Finding the best dividend stocks in the Korean market can be challenging, especially for English speakers, as the primary resource, Naver Finance, is only available in Korean. However, with the right tools, you can easily navigate and extract the information you need.

This guide walks you through finding top dividend stocks on Naver Finance and shows you how to use AI tools to get all the details in English, even if you don’t speak Korean.

How to Summarize Naver Finance with AI

While Naver Finance is only in Korean, you can use an AI assistant like Microsoft Copilot to understand the content in English without needing to translate the page first.

1. Open Naver Finance and Copilot

  1. Open https://m.stock.naver.com/domestic/home/dividend/revenue in your browser.
  2. Open your AI assistant. If you’re using Microsoft Edge, you can click the Copilot icon on the sidebar.

2. Ask AI for an English Summary Even with the page in Korean, you can ask your AI assistant to read and summarize it in English. Just enter a prompt like:

“Read this page and tell me about the top dividend stocks with their tickers in English.”

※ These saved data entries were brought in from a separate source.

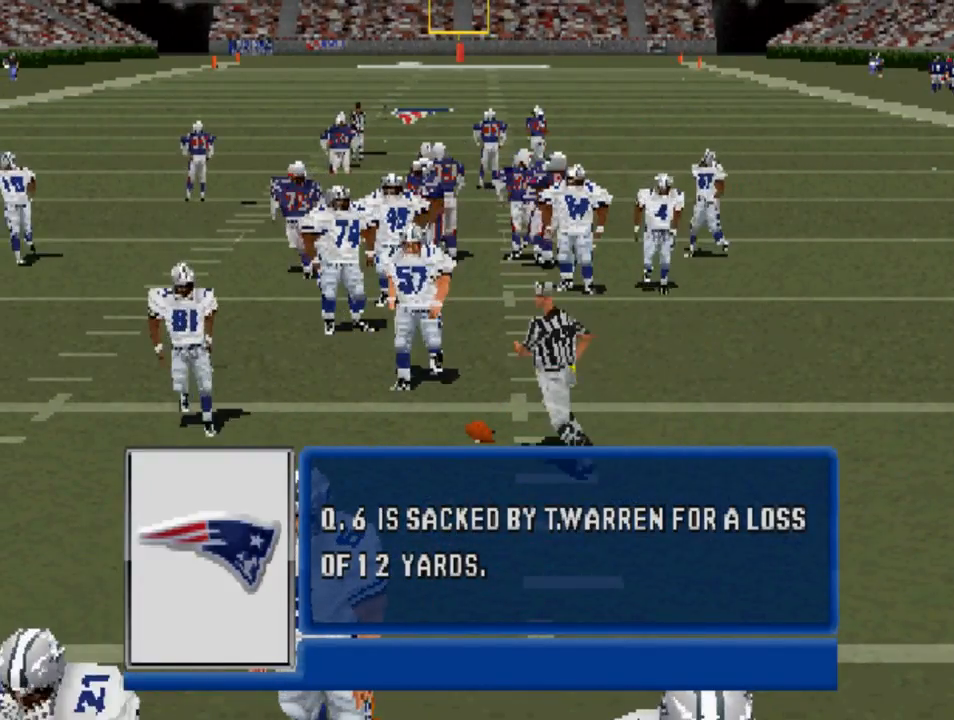
{"buttons": [], "left_stick": "center", "right_stick": "center", "events": [[167, "CROSS", "down"], [300, "CROSS", "up"]]}
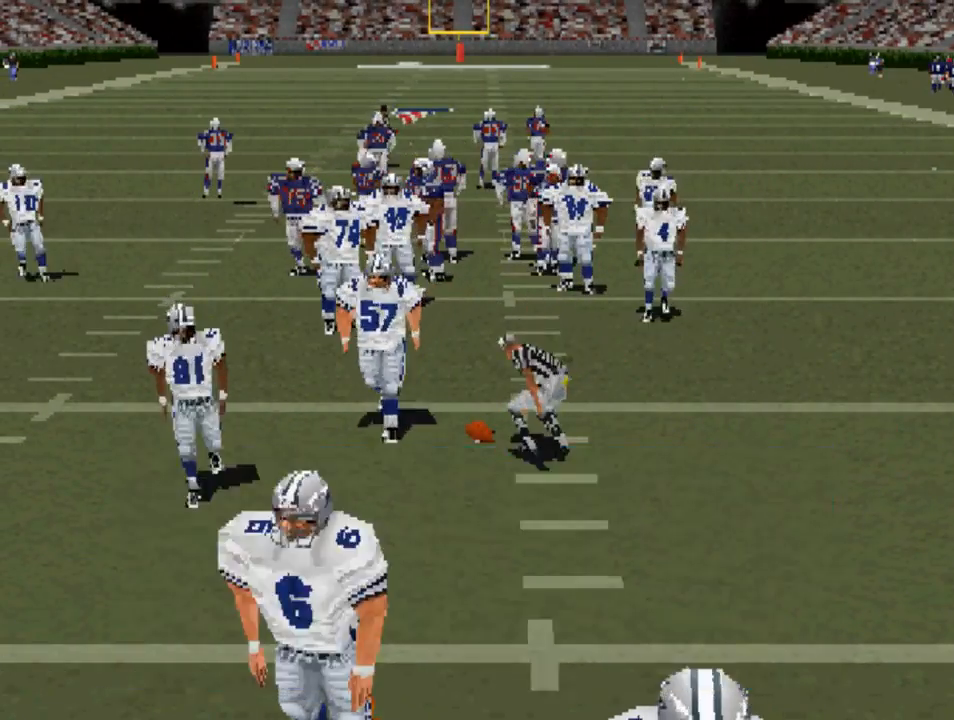
{"buttons": [], "left_stick": "center", "right_stick": "center", "events": []}
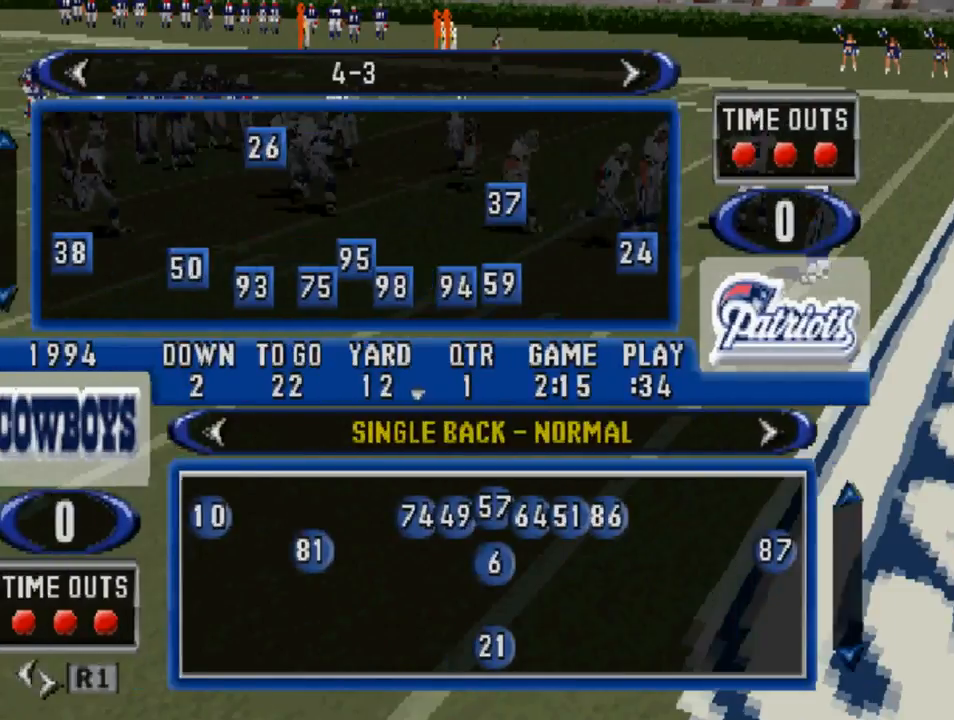
{"buttons": [], "left_stick": "center", "right_stick": "center", "events": []}
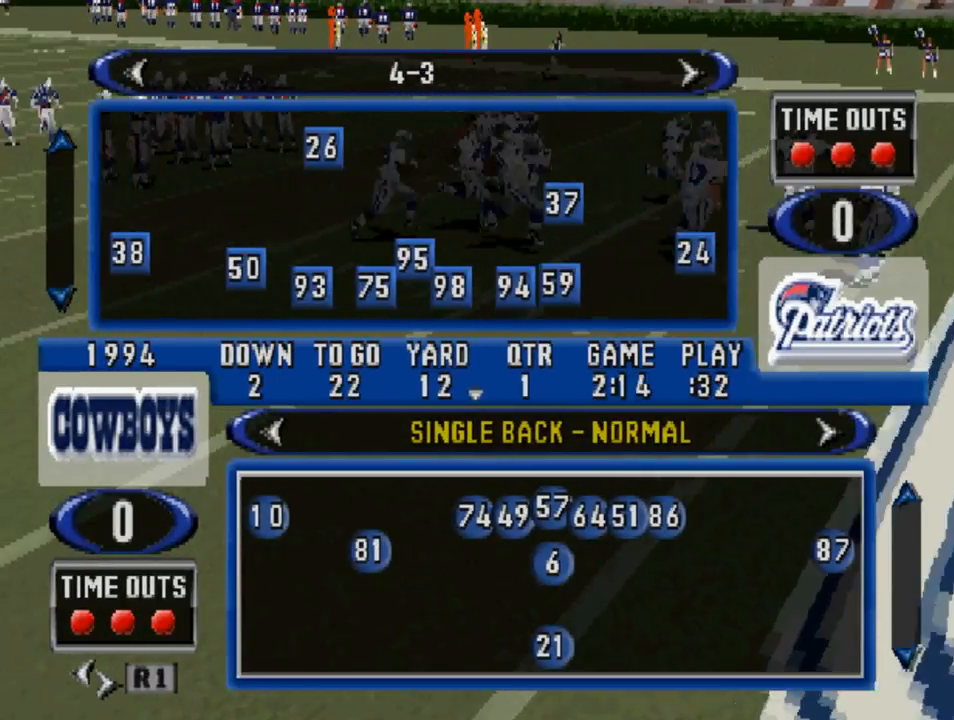
{"buttons": [], "left_stick": "center", "right_stick": "center", "events": [[200, "DPAD_DOWN", "down"], [333, "DPAD_DOWN", "up"]]}
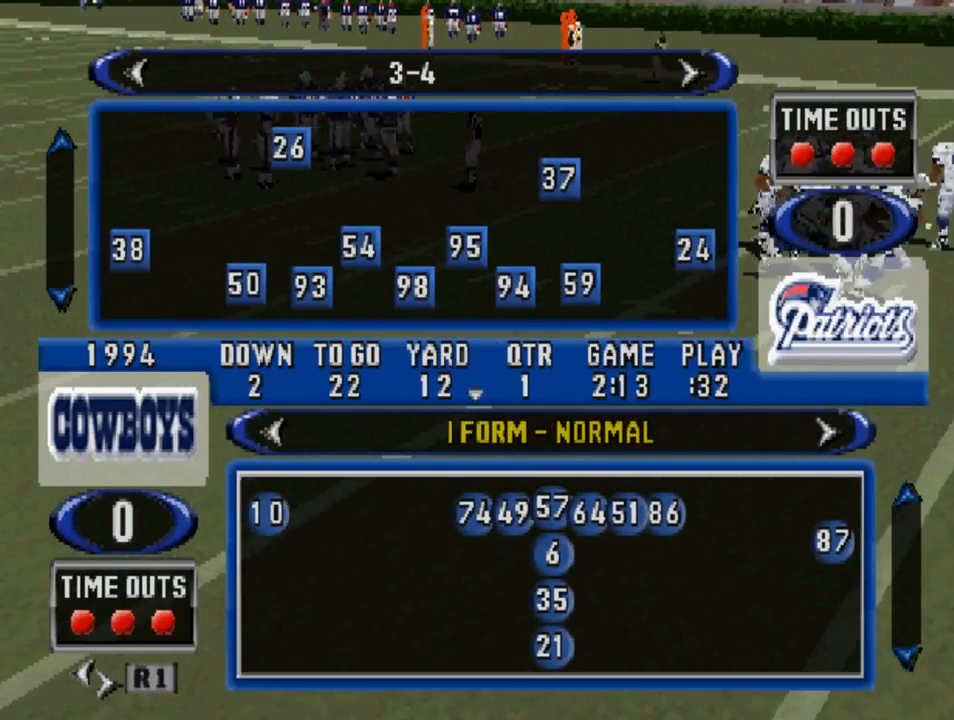
{"buttons": [], "left_stick": "center", "right_stick": "center", "events": [[300, "DPAD_DOWN", "down"], [433, "DPAD_DOWN", "up"]]}
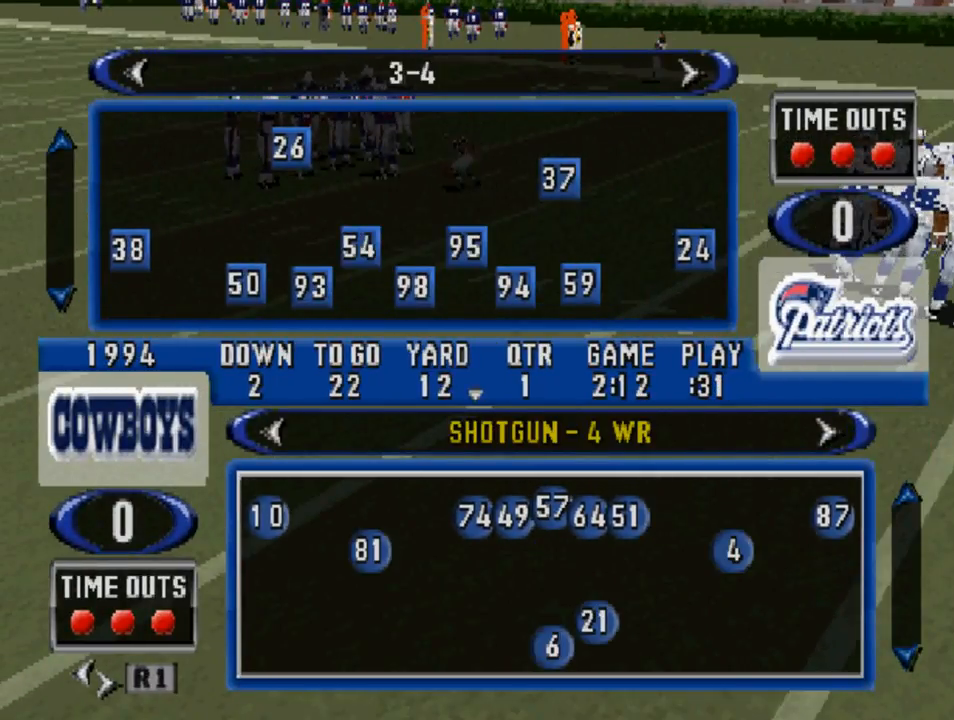
{"buttons": [], "left_stick": "center", "right_stick": "center", "events": [[100, "DPAD_UP", "down"], [200, "DPAD_UP", "up"], [400, "CROSS", "down"], [433, "CROSS", "up"]]}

The AI will analyze the Korean content and provide a clean summary of the top dividend stocks and their symbols in English. We recommend using Microsoft Copilot for this, as other tools like ChatGPT may fail to access the page due to technical issues.


Naver Finance Dividend Rankings

Finding Top Dividend Stocks on Naver Finance

Naver Finance provides a list of domestic dividend stocks ranked by their dividend yield. The dividend yield is calculated as (Total dividends of the last fiscal year / Current stock price) x 100, showing how much you can expect in dividends relative to the stock price.

You can access the rankings here:

A key advantage of Naver Finance is its 3-year dividend history. This data helps you determine if a company has consistently paid dividends and whether those dividends are increasing, decreasing, or stagnant.

When investing in dividend stocks, sustainability is more important than a single high-yield year. A 3-year trend reveals:

  • Whether the company pays dividends consistently.
  • If dividends are on a growth trajectory.
  • The stability of the company’s dividend policy.

Beware of Special Dividends

One-time special dividends can be misleading. These are paid out after unusual events, like the sale of an asset, and don’t reflect a company’s regular dividend policy.

For example, a company might offer a high special dividend after selling real estate, inflating its dividend yield for that year. This payout is unlikely to repeat. When evaluating stocks for 2025, focus on regular dividends and use the 3-year history to spot and discount any unusually high, one-off payments.

Key Checkpoints for Dividend Sustainability

A high dividend yield isn’t always a good sign. Consider these factors:

1. Payout Ratio The payout ratio shows what percentage of a company’s net income is paid out as dividends. A healthy range is typically 30-60%. A ratio above 70-80% may be a red flag, as it suggests the company might cut dividends if its earnings decline.

2. Financial Health Consistent dividends require stable profits and cash flow. Avoid companies with rising revenue but falling net income or high levels of debt, as they may cut dividends under financial pressure.

3. High Yield Due to a Falling Stock Price Dividend yield rises as the stock price falls. A 1,000 KRW dividend is a 5% yield on a 20,000 KRW stock but a 10% yield on a 10,000 KRW stock. Always investigate why the stock price has dropped before investing.

Don’t Forget the Record Date

To receive a dividend, you must own the stock on the record date. The Korean market has been reforming its dividend procedures, so record dates are no longer fixed at the end of the year. Always check the specific date for each company through the DART electronic disclosure system or your brokerage.

Understanding the Ex-Dividend Phenomenon

The stock price typically drops by an amount equivalent to the dividend on the day after the record date. This is called the ex-dividend drop. A stock with a 7% dividend yield will often see its price fall by about 7% on the ex-dividend date. This is a normal market adjustment. For long-term investors, the focus should be on the stock’s recovery and continued performance post-dividend.

Conclusion: Smart Dividend Investing with Naver Finance

Dividend investing is a powerful strategy for building a stable income stream. By using Naver Finance, you can easily access data on dividend yields, 3-year history, and payout ratios to make informed decisions.

With the translation and AI tips mentioned earlier, even English speakers can unlock this valuable resource and find the best Korean dividend stocks for their portfolios.